9.2. An early prediction example#

Predicting Heights#

A very early example of a prediction problem is Francis Galton’s attempts to understand the relationship between parent’s heights and the heights their children would grow to as adults. For clarity note that Galton was interested in heredity and promoted troubling ideas on eugenics. His particular concern was the notion that societies might become more mediocre (“regress to the mean”) over time without direct material incentives to avoid this. To be abundantly clear: while his methods are influential, we strongly reject his ideas about eugenics.

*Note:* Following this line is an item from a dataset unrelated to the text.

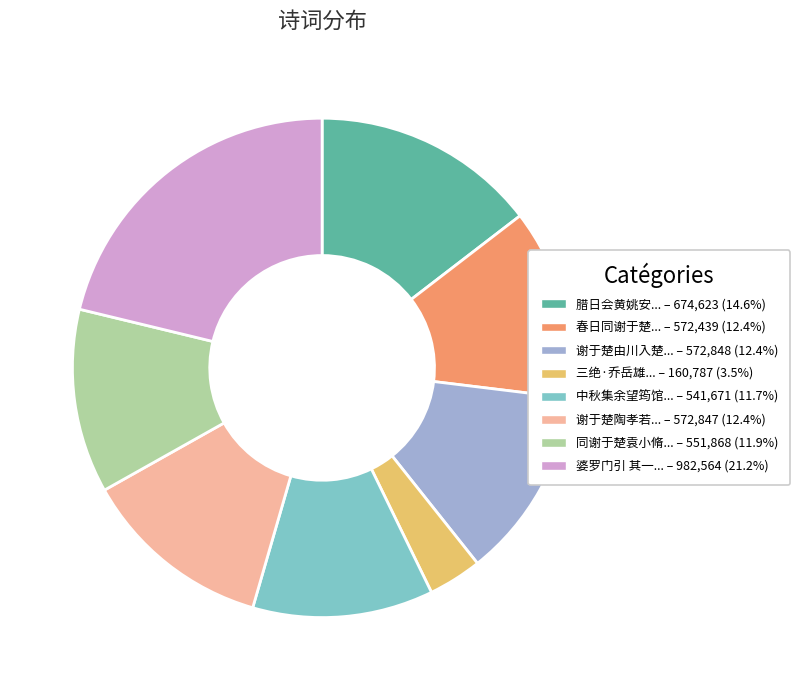

Does any single category account for the majority?

No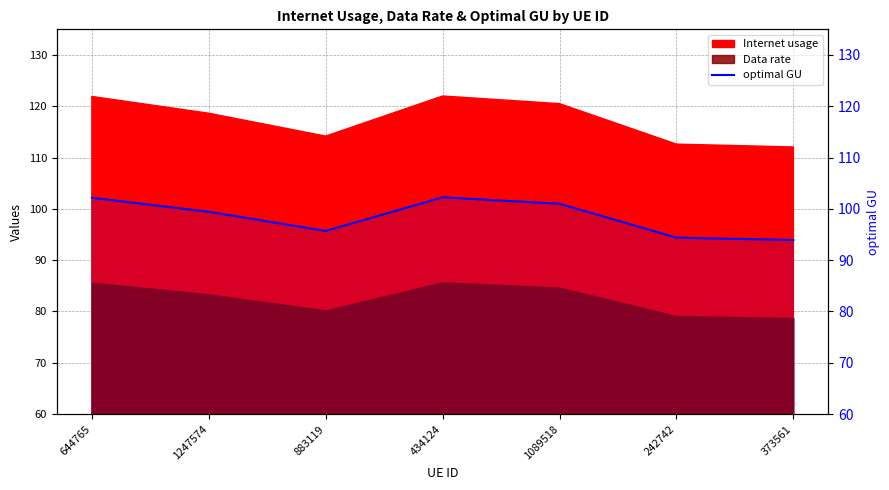

True or false: there are more than 2 points higher than both neighbors.

False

Galton’s theory was that the mid-parent height (essentially the mean of the mother’s and father’s height with an adjustment for the sex of the child) should be a excellent predictor of the child’s height. In particular, he assumed that the latter would be exactly proportional to the former. In other words: taller parents would have taller children, and every inch of extra parent height would add an extra inch to the child’s height.

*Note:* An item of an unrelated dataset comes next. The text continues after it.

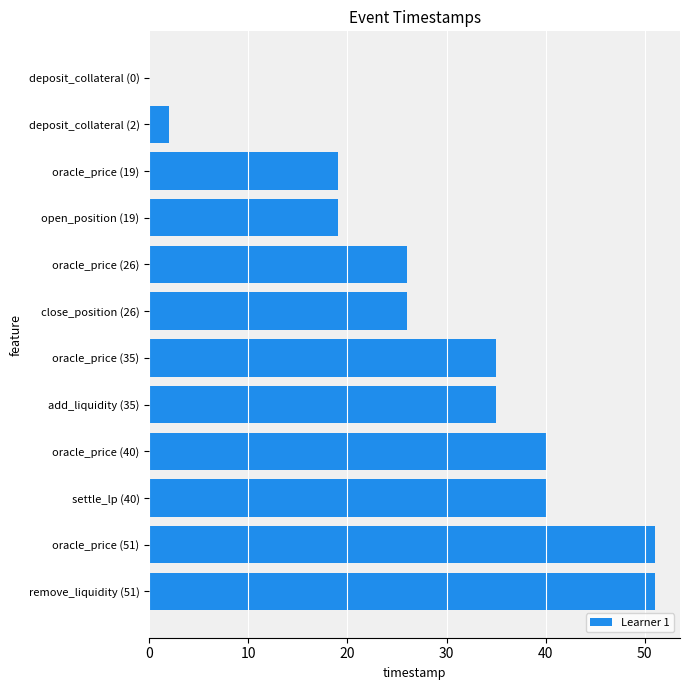

What is the maximum value shown in the chart?

51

Curiously, this is not what he found. Let’s load his data, and take a look.

import pandas as pd
import matplotlib.pyplot as plt
%matplotlib inline
import numpy as np

galton = pd.read_csv("data/galton_data.csv")
plt.scatter(galton["mid_parent"], galton["child"])
plt.xlabel("mid parent height")
plt.ylabel("child height")
plt.xlim(62,74)
plt.ylim(62,74)

x = np.insert(galton["mid_parent"].values, 0, 62)
x1 = np.append(x,74)
plt.plot(x1, x1, 'r')
plt.show()
../../_images/01_early_prediction_2_0.png

The red line is what Galton expected to see: it has a slope of 1. Notice that we added, via .insert and .append a couple of extra data points at the minimum and maximum of the plot, just so we could draw that line—but we didn’t change the underlying data.

Given his expectations, what is surprising about the plot? Take a look at the same figure, but this time with two highlighted areas: one in green, one in purple.

galton_odd

Fig. 9.1 Galton’s figure with two highlighted areas#

What’s “odd” (from Galton’s perspective) about observations in those areas?

  • in the green part, we have children who are (much) taller than their parent’s heights would predict (if Galton was right)

  • in the purple part, we have children who are (much) shorter than their parent’s heights would predict (if Galton was right)

We will return to these ideas below in more detail, but on this version of the plot we include the actual (linear) best fit line through the data in blue. Notice that it has a shallower slope than in the case of Galton’s predicted relationship.

galton_true

Fig. 9.2 Galton’s figure with the linear best fit line in blue#

This makes sense insofar as, while we still expect taller parents to have taller children, it isn’t as strong a relationship as Galton hypothesized.